Task to complete ▸
Which lines run from the one containing "These duties are" through the end of the entries? Restate them word for word, and only those.
+ + + + +
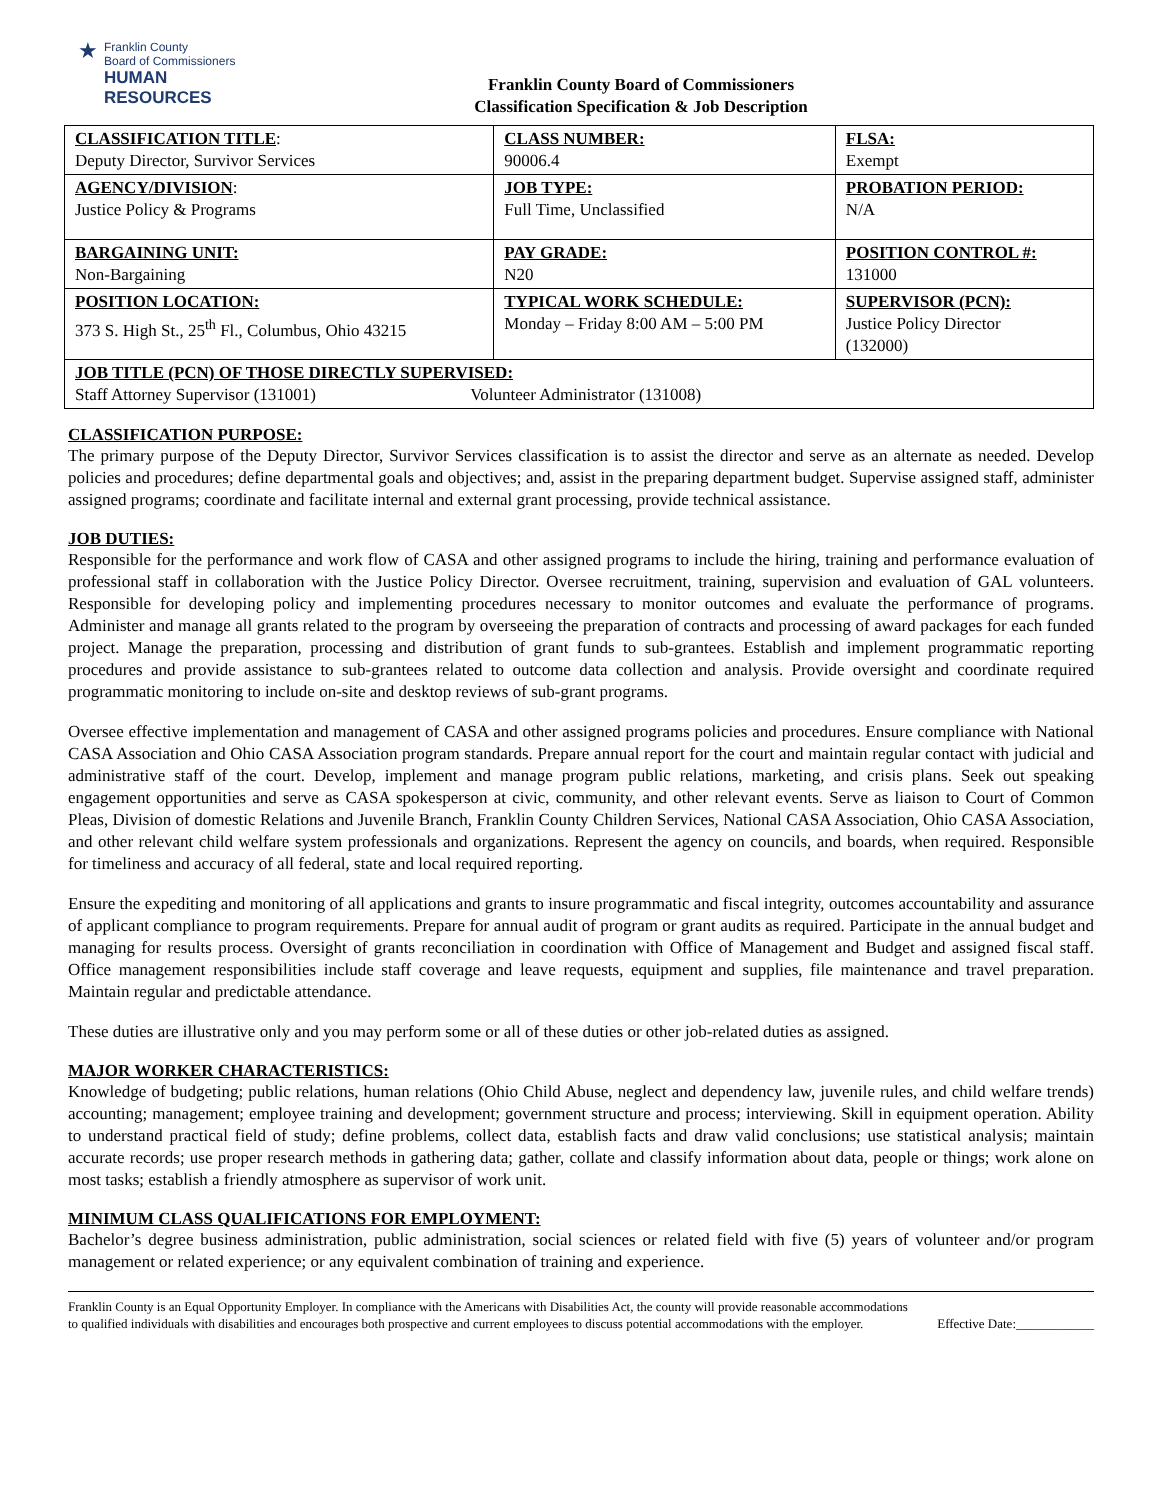★
Franklin County
Board of Commissioners
HUMAN RESOURCES
Franklin County Board of Commissioners
Classification Specification & Job Description
| CLASSIFICATION TITLE : Deputy Director, Survivor Services | CLASS NUMBER: 90006.4 | FLSA: Exempt |
| AGENCY/DIVISION : Justice Policy & Programs | JOB TYPE: Full Time, Unclassified | PROBATION PERIOD: N/A |
| BARGAINING UNIT: Non-Bargaining | PAY GRADE: N20 | POSITION CONTROL #: 131000 |
| POSITION LOCATION: 373 S. High St., 25<sup>th</sup> Fl., Columbus, Ohio 43215 | TYPICAL WORK SCHEDULE: Monday – Friday 8:00 AM – 5:00 PM | SUPERVISOR (PCN): Justice Policy Director (132000) |
| JOB TITLE (PCN) OF THOSE DIRECTLY SUPERVISED: Staff Attorney Supervisor (131001) Volunteer Administrator (131008) | | |
CLASSIFICATION PURPOSE:
The primary purpose of the Deputy Director, Survivor Services classification is to assist the director and serve as an alternate as needed. Develop policies and procedures; define departmental goals and objectives; and, assist in the preparing department budget. Supervise assigned staff, administer assigned programs; coordinate and facilitate internal and external grant processing, provide technical assistance.
JOB DUTIES:
Responsible for the performance and work flow of CASA and other assigned programs to include the hiring, training and performance evaluation of professional staff in collaboration with the Justice Policy Director. Oversee recruitment, training, supervision and evaluation of GAL volunteers. Responsible for developing policy and implementing procedures necessary to monitor outcomes and evaluate the performance of programs. Administer and manage all grants related to the program by overseeing the preparation of contracts and processing of award packages for each funded project. Manage the preparation, processing and distribution of grant funds to sub-grantees. Establish and implement programmatic reporting procedures and provide assistance to sub-grantees related to outcome data collection and analysis. Provide oversight and coordinate required programmatic monitoring to include on-site and desktop reviews of sub-grant programs.
Oversee effective implementation and management of CASA and other assigned programs policies and procedures. Ensure compliance with National CASA Association and Ohio CASA Association program standards. Prepare annual report for the court and maintain regular contact with judicial and administrative staff of the court. Develop, implement and manage program public relations, marketing, and crisis plans. Seek out speaking engagement opportunities and serve as CASA spokesperson at civic, community, and other relevant events. Serve as liaison to Court of Common Pleas, Division of domestic Relations and Juvenile Branch, Franklin County Children Services, National CASA Association, Ohio CASA Association, and other relevant child welfare system professionals and organizations. Represent the agency on councils, and boards, when required. Responsible for timeliness and accuracy of all federal, state and local required reporting.
Ensure the expediting and monitoring of all applications and grants to insure programmatic and fiscal integrity, outcomes accountability and assurance of applicant compliance to program requirements. Prepare for annual audit of program or grant audits as required. Participate in the annual budget and managing for results process. Oversight of grants reconciliation in coordination with Office of Management and Budget and assigned fiscal staff. Office management responsibilities include staff coverage and leave requests, equipment and supplies, file maintenance and travel preparation. Maintain regular and predictable attendance.
These duties are illustrative only and you may perform some or all of these duties or other job-related duties as assigned.
MAJOR WORKER CHARACTERISTICS:
Knowledge of budgeting; public relations, human relations (Ohio Child Abuse, neglect and dependency law, juvenile rules, and child welfare trends) accounting; management; employee training and development; government structure and process; interviewing. Skill in equipment operation. Ability to understand practical field of study; define problems, collect data, establish facts and draw valid conclusions; use statistical analysis; maintain accurate records; use proper research methods in gathering data; gather, collate and classify information about data, people or things; work alone on most tasks; establish a friendly atmosphere as supervisor of work unit.
MINIMUM CLASS QUALIFICATIONS FOR EMPLOYMENT:
Bachelor’s degree business administration, public administration, social sciences or related field with five (5) years of volunteer and/or program management or related experience; or any equivalent combination of training and experience.
Franklin County is an Equal Opportunity Employer. In compliance with the Americans with Disabilities Act, the county will provide reasonable accommodations to qualified individuals with disabilities and encourages both prospective and current employees to discuss potential accommodations with the employer.
Effective Date:____________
+ + + + +
Reply to the task ▸
These duties are illustrative only and you may perform some or all of these duties or other job-related duties as assigned.
MAJOR WORKER CHARACTERISTICS:
Knowledge of budgeting; public relations, human relations (Ohio Child Abuse, neglect and dependency law, juvenile rules, and child welfare trends) accounting; management; employee training and development; government structure and process; interviewing. Skill in equipment operation. Ability to understand practical field of study; define problems, collect data, establish facts and draw valid conclusions; use statistical analysis; maintain accurate records; use proper research methods in gathering data; gather, collate and classify information about data, people or things; work alone on most tasks; establish a friendly atmosphere as supervisor of work unit.
MINIMUM CLASS QUALIFICATIONS FOR EMPLOYMENT:
Bachelor’s degree business administration, public administration, social sciences or related field with five (5) years of volunteer and/or program management or related experience; or any equivalent combination of training and experience.
Franklin County is an Equal Opportunity Employer. In compliance with the Americans with Disabilities Act, the county will provide reasonable accommodations to qualified individuals with disabilities and encourages both prospective and current employees to discuss potential accommodations with the employer.
Effective Date:____________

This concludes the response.